Nicht auszudenken hier mit falscher Bekleidung unterwegs zu sein. Der Weg zur St. Pöltner Hütte wurde für mich zum persönlichen Alptraum. Menschen mit Höhenangst stoßen hier definitiv an ihre Grenzen. Dazu wurde die Sicht immer schlechter und die Eiskörner des Schneeregens pickten ins Gesicht. Spätestens jetzt stellte sich mir die Frage, was das noch mit Mountainbiken zu tun hat! Endlos erscheinende Stunden des Schiebens und Tragens der Bikes durch den Schnee vergingen. Irgendwann erreichten wir die St. Pöltner Hütte, die aufgrund des Schneesturms kaum noch zu erkennen war. Jetzt konnte ich nachempfinden, weshalb Menschen, die in die Alpen stiegen, nicht mehr zurückgekehrt sind. Wie unwirtlich und unmenschlich die Berge sein können! Ich hätte nie daran geglaubt, dass ich so brutal an meine eigenen Grenzen stoßen werde – so etwas kannte ich bis dahin nicht: Momente, in denen ich dachte, ich würde das nicht überstehen.
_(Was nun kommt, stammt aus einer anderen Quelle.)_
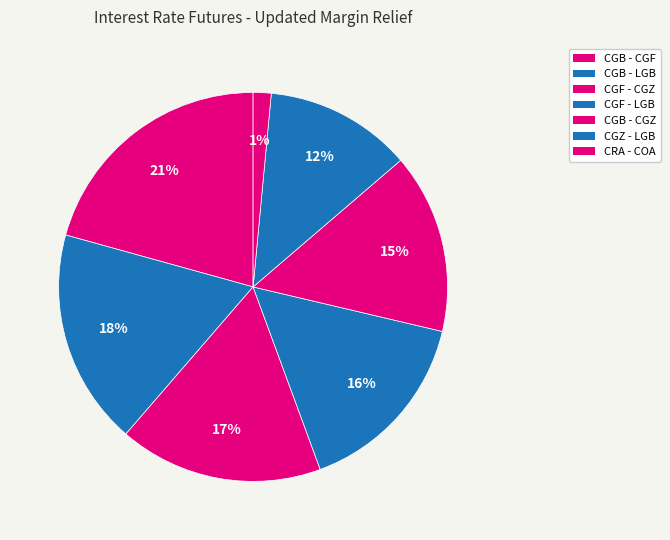

Combined, what portion of the pie is CRA - COA and CGB - LGB?

19.5%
Die vor uns liegende Abfahrt sollte sich anfänglich auch als nicht besonders angenehm herausstellen. Durch die widrigen Umstände war ein Fahren nur teilweise möglich, meist wurde geschoben, getragen oder gerollt. Zeitweise verloren wir die Orientierung, durchquerten zu Fuß mit dem geschulterten Bike einen eiskalten Bach um wenige hundert Meter später festzustellen, dass man sich genau diese Aktion dank einer Brücke hätte ersparen können. Wir waren wieder auf dem richtigen Weg. Mit fallenden Höhenmetern ließ der Sturm immer mehr nach und die Temperatur kletterte wieder in angenehmere Bereiche. Der Tauernbach blieb vorerst unser Begleiter. Irgendwann erreichten wir endlich den Tauerntalweg, einen breiten Forstweg. Am Tauernbach entlang ging es im Regen nach Matrei. Der weitere Verlauf erfolgte ohne nennenswerte Höhepunkte bei anhaltendem Regen an der Isel entlang bis nach Lienz. Die Anspannung und die Strapazen der Überquerung des Felber Tauern stand uns am Abend im Gesicht geschrieben. Genug Höhepunkte für einen Tag! Wir waren einfach nur froh diesen Tag überstanden zu haben!